(Page-level text extractions)
- - - - - - -

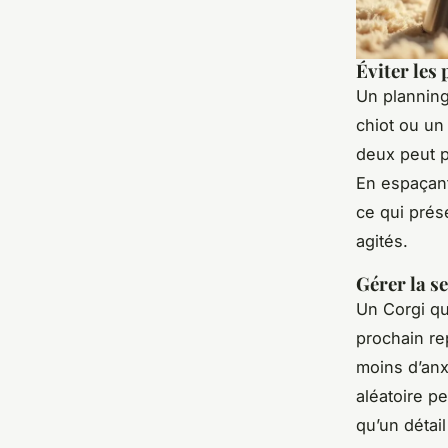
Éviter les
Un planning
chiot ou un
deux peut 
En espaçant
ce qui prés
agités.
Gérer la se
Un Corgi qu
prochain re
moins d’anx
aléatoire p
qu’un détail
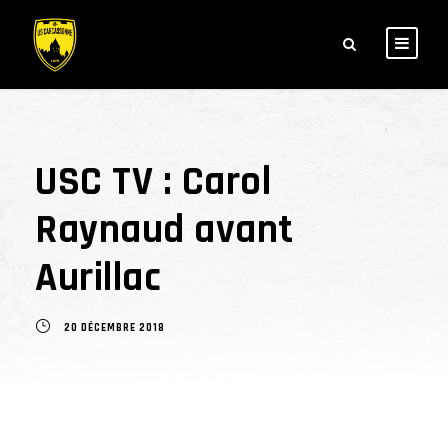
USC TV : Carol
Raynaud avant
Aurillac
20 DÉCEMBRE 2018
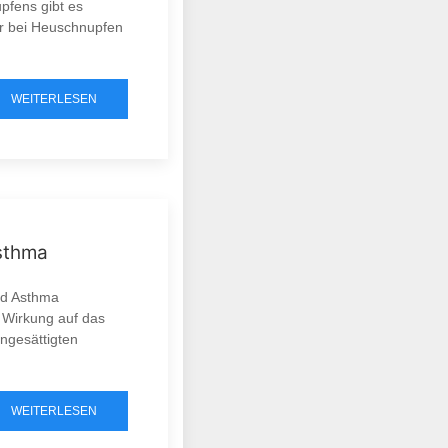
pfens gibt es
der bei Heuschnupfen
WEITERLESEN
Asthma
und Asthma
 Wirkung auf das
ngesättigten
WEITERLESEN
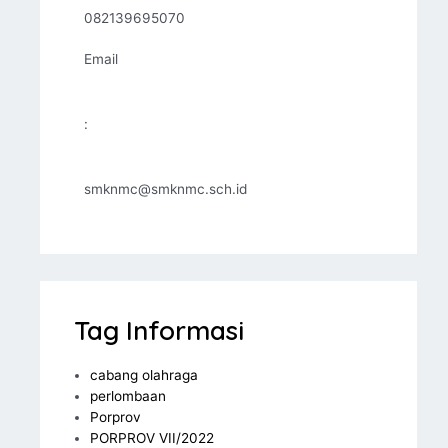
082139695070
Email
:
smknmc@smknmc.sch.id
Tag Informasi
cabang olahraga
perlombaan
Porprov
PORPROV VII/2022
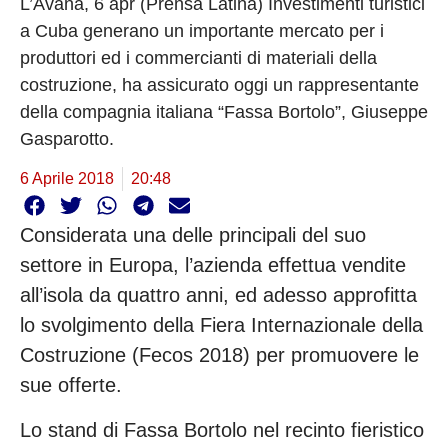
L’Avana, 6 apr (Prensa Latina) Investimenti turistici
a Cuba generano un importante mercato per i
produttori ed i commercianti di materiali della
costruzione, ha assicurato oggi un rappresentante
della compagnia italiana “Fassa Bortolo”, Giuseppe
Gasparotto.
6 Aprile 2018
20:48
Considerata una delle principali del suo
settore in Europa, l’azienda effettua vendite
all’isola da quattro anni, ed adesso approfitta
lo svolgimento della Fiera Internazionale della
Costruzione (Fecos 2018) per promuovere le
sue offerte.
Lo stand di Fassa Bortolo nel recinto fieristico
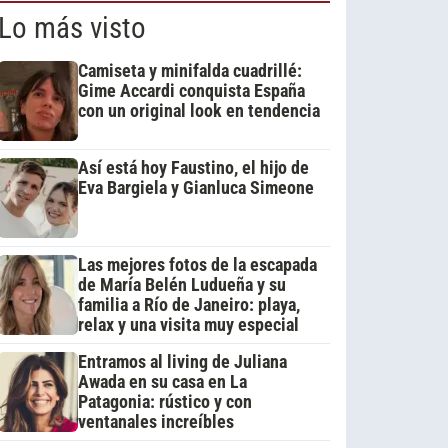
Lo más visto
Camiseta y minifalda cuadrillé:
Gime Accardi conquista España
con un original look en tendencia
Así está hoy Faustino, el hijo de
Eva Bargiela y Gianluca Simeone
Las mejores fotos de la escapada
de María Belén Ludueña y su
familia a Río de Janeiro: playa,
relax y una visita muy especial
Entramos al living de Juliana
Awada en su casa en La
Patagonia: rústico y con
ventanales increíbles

- - - - - - -

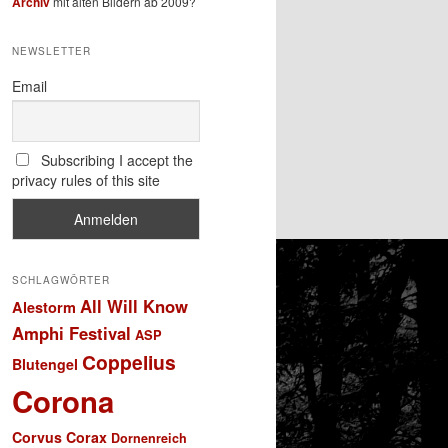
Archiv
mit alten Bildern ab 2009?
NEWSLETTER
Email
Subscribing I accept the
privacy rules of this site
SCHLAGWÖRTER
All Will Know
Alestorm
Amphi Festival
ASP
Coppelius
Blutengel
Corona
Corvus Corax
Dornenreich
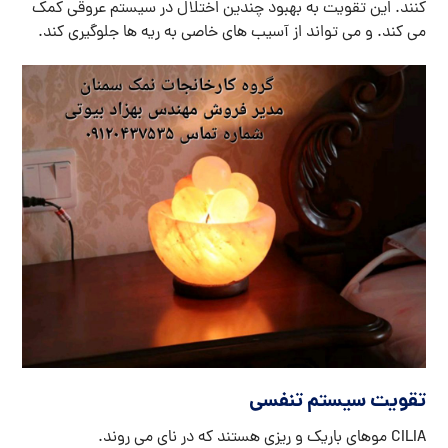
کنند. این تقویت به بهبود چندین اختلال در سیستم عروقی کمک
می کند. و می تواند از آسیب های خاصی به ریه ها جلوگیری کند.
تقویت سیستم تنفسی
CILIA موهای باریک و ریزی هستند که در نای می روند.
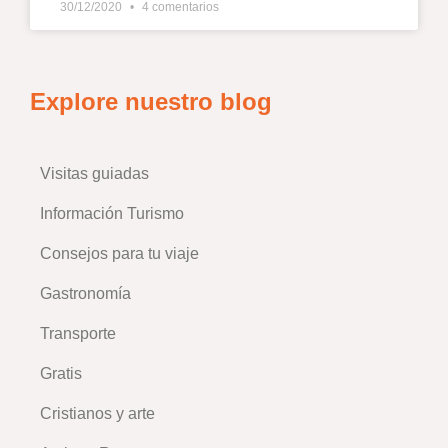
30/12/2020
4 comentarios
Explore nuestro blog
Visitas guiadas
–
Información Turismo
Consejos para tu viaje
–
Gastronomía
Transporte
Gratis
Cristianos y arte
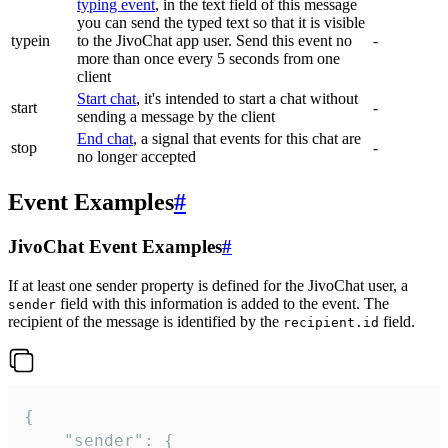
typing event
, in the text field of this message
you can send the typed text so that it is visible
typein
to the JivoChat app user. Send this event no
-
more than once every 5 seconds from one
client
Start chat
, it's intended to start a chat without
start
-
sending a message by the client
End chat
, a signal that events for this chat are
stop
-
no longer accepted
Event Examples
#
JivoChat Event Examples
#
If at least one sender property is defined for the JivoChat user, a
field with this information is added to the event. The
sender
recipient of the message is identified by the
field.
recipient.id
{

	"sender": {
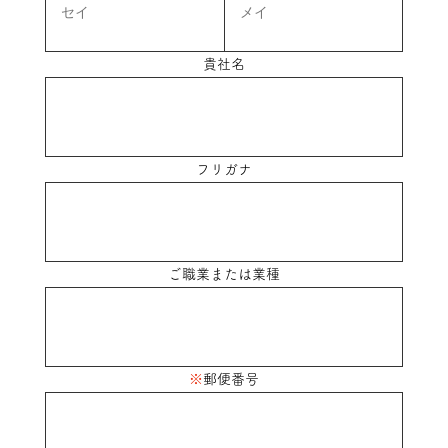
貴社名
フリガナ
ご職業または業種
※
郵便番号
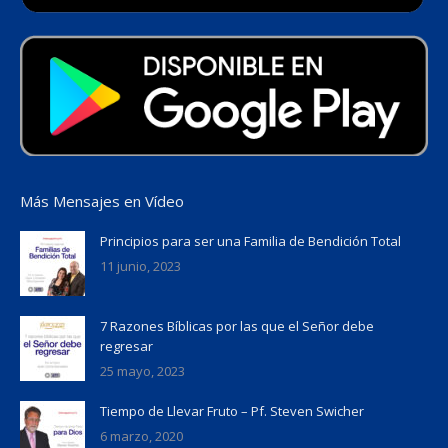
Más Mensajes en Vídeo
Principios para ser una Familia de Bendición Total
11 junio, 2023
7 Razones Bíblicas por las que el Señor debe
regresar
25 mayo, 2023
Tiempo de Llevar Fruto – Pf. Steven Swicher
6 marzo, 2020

- - - - - - -

## Work to complete
Scan the data, and report each line that uses the word "Bortolo".

## Solution
della compagnia italiana “Fassa Bortolo”, Giuseppe
Lo stand di Fassa Bortolo nel recinto fieristico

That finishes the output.